Profilaxia de infecção e de problemas ósseos durante o tratamento com corticosteroides

  • Pacientes que recebem ≥20 mg/dia de prednisolona ou agentes poupadores de corticosteroide devem considerar profilaxia contra Pneumocystis jirovecii.[34][54] Consulte Pneumonia por Pneumocystis jirovecii.

  • Os pacientes que tomam corticosteroides em longo prazo também devem receber tratamento profilático para osteoporose, a depender de fatores individuais.[55]​ Rastreamento e medidas preventivas contra a osteoporose induzida por corticosteroides devem ser instituídos, juntamente com monitoramento e tratamento de outras complicações provenientes do tratamento com corticosteroides (por exemplo, hipertensão, diabetes mellitus, dislipidemia).[55]​ Consulte Osteoporose (Abordagem de tratamento).

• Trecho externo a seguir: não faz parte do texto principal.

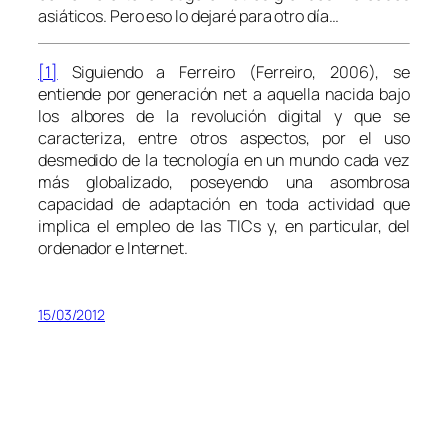
asiáticos. Pero eso lo dejaré para otro día…
[1]
Siguiendo a Ferreiro (Ferreiro, 2006), se
entiende por generación
net
a aquella nacida bajo
los albores de la revolución digital y que se
caracteriza, entre otros aspectos, por el uso
desmedido de la tecnología en un mundo cada vez
más globalizado, poseyendo una asombrosa
capacidad de adaptación en toda actividad que
implica el empleo de las TICs y, en particular, del
ordenador e Internet.
15/03/2012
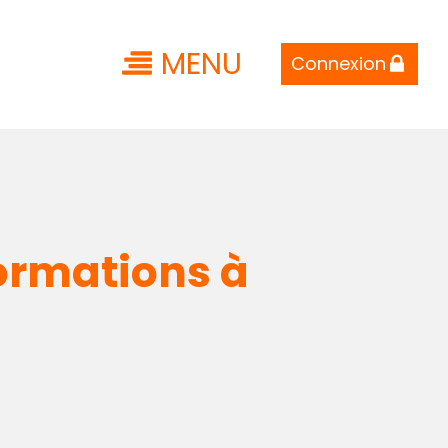
MENU
Connexion
ormations à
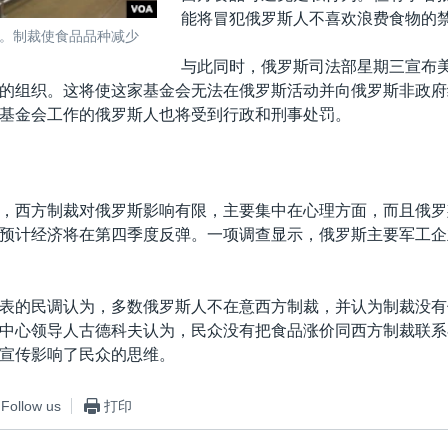
能将冒犯俄罗斯人不喜欢浪费食物的
。制裁使食品品种减少
与此同时，俄罗斯司法部星期三宣布
的组织。这将使这家基金会无法在俄罗斯活动并向俄罗斯非政府
基金会工作的俄罗斯人也将受到行政和刑事处罚。
，西方制裁对俄罗斯影响有限，主要集中在心理方面，而且俄罗
预计经济将在第四季度反弹。一项调查显示，俄罗斯主要军工企
表的民调认为，多数俄罗斯人不在意西方制裁，并认为制裁没有
中心领导人古德科夫认为，民众没有把食品涨价同西方制裁联系
宣传影响了民众的思维。
Follow us
打印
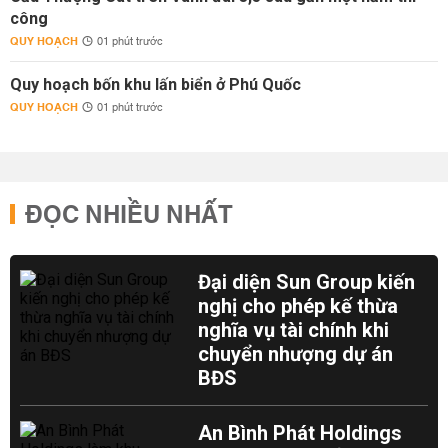
công
QUY HOẠCH
01 phút trước
Quy hoạch bốn khu lấn biển ở Phú Quốc
QUY HOẠCH
01 phút trước
ĐỌC NHIỀU NHẤT
Đại diện Sun Group kiến
nghị cho phép kế thừa
nghĩa vụ tài chính khi
chuyển nhượng dự án
BĐS
An Bình Phát Holdings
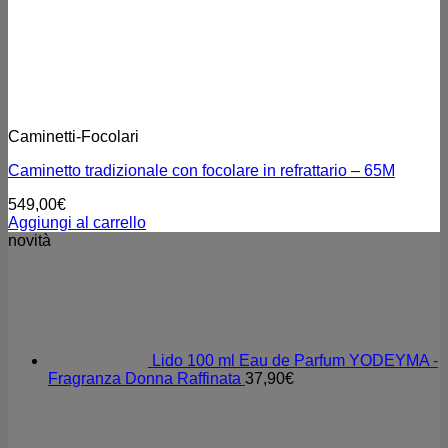
Caminetti-Focolari
Caminetto tradizionale con focolare in refrattario – 65M
549,00
€
Aggiungi al carrello
novità
Lido 100 ml Eau de Parfum YODEYMA -
Fragranza Donna Raffinata
37,90
€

Preservação da fertilidade

  • Para tentar preservar a fertilidade, há interesse em tentar induzir menopausa química temporária em mulheres jovens que recebem ciclofosfamida. Isso é feito usando-se manipulação hormonal com o análogo leuprorrelina do hormônio liberador de gonadotrofina (GnRH). A noretisterona é iniciada ao mesmo tempo que a leuprorrelina e continuada até a retomada da menstruação após o término da supressão ovariana.[56][57]

  • Nos homens, recomenda-se o uso de banco de esperma antes de iniciar a terapia com ciclofosfamida.

  • Nas mulheres, o congelamento de embrião é uma opção, e a criopreservação de oócitos também está surgindo como opção possível.

Tratamento da asma

  • Corticosteroides inalatórios são usados para tratar inflamação das vias aéreas e podem facilitar a redução gradual dos corticosteroides orais. Os pacientes com antagonistas dos receptores de leucotrieno, no momento do diagnóstico da GEPA, podem continuar com esses medicamentos.[20][34] Talvez seja necessária também uma terapia de asma padrão.

  • A terapia inalatória para a asma ativa deve ser otimizada antes de aumentar o tratamento imunossupressor sistêmico em pacientes com recidivas de doença não grave.[34]